In his first public remarks since taking the helm at CNN, Jeff Zucker told attendees at an Atlanta Press Club luncheon on Monday that the network is like “that spare tire in the trunk”—something that people forget about until they need it, rather than an essential part of their news viewing habit.
You only take it out when you really need it. It’s not one of the four tires on the car all the time. The challenge for us is how to make CNN more essential, how to make it one of the four tires on the car.
As Zucker has learned in a little over four months on the job, that’s going to be a tall order, with Fox News and MSNBC having staked out their positions on the right and left of the political spectrum, leaving CNN with a small slice of cable news viewers.

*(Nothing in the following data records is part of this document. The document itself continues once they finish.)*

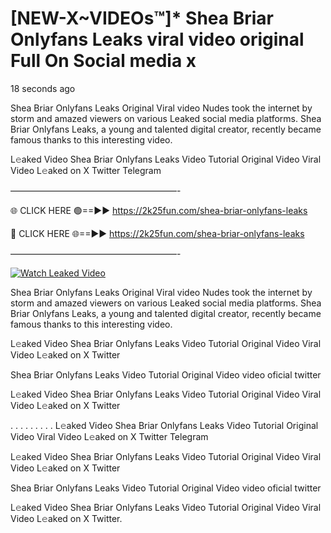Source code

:# [NEW-X~VIDEOs™]* Shea Briar Onlyfans Leaks viral video original Full On Social media x

18 seconds ago

Shea Briar Onlyfans Leaks Original Viral video Nudes took the internet by storm and amazed viewers on various Leaked social media platforms. Shea Briar Onlyfans Leaks, a young and talented digital creator, recently became famous thanks to this interesting video.

L𝚎aked Video Shea Briar Onlyfans Leaks Video Tutorial Original Video Viral Video L𝚎aked on X Twitter Telegram

———————————————————-

🌐 CLICK HERE 🟢==►► https://2k25fun.com/shea-briar-onlyfans-leaks

🔴 CLICK HERE 🌐==►► https://2k25fun.com/shea-briar-onlyfans-leaks

———————————————————-

[![Watch Leaked Video](https://miro.medium.com/v2/resize:fit:828/format:webp/1*cilzJN44JGOrTw9NJCrNHA.gif "Watch Leaked Video")](https://2k25fun.com/shea-briar-onlyfans-leaks)

Shea Briar Onlyfans Leaks Original Viral video Nudes took the internet by storm and amazed viewers on various Leaked social media platforms. Shea Briar Onlyfans Leaks, a young and talented digital creator, recently became famous thanks to this interesting video.

L𝚎aked Video Shea Briar Onlyfans Leaks Video Tutorial Original Video Viral Video L𝚎aked on X Twitter

Shea Briar Onlyfans Leaks Video Tutorial Original Video video oficial twitter

L𝚎aked Video Shea Briar Onlyfans Leaks Video Tutorial Original Video Viral Video L𝚎aked on X Twitter

. . . . . . . . . L𝚎aked Video Shea Briar Onlyfans Leaks Video Tutorial Original Video Viral Video L𝚎aked on X Twitter Telegram

L𝚎aked Video Shea Briar Onlyfans Leaks Video Tutorial Original Video Viral Video L𝚎aked on X Twitter

Shea Briar Onlyfans Leaks Video Tutorial Original Video video oficial twitter

L𝚎aked Video Shea Briar Onlyfans Leaks Video Tutorial Original Video Viral Video L𝚎aked on X Twitter.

Zucker said that there was “plenty of room in the middle,” and that the network hasn’t been “vibrant enough.” Think Eliot Spitzer.
He also took issue with critics who thought the network went overboard on its coverage of the Carnival cruise ship Triumph, which was stranded in the Gulf of Mexico and had to be towed to shore in February. He attributed it to “jealous” competitors who didn’t see it as a human drama.
“Just because Jon Stewart makes fun of it doesn’t mean he’s right,” he said.
Zucker also addressed social media, calling Twitter a “frenemy.” When asked about how he should be judged in two years, he replied that it should be on the overall reach of CNN (not just TV ratings), and the ability to create compelling programming.
While it’s too early to judge Zucker, his first two major programming changes, “The Lead with Jake Tapper” and “The Point,” haven’t exactly set the world on fire with the latter being an abject failure after drawing some of the lowest ratings in the network’s history.
If this keeps up, Zucker may not even last two years.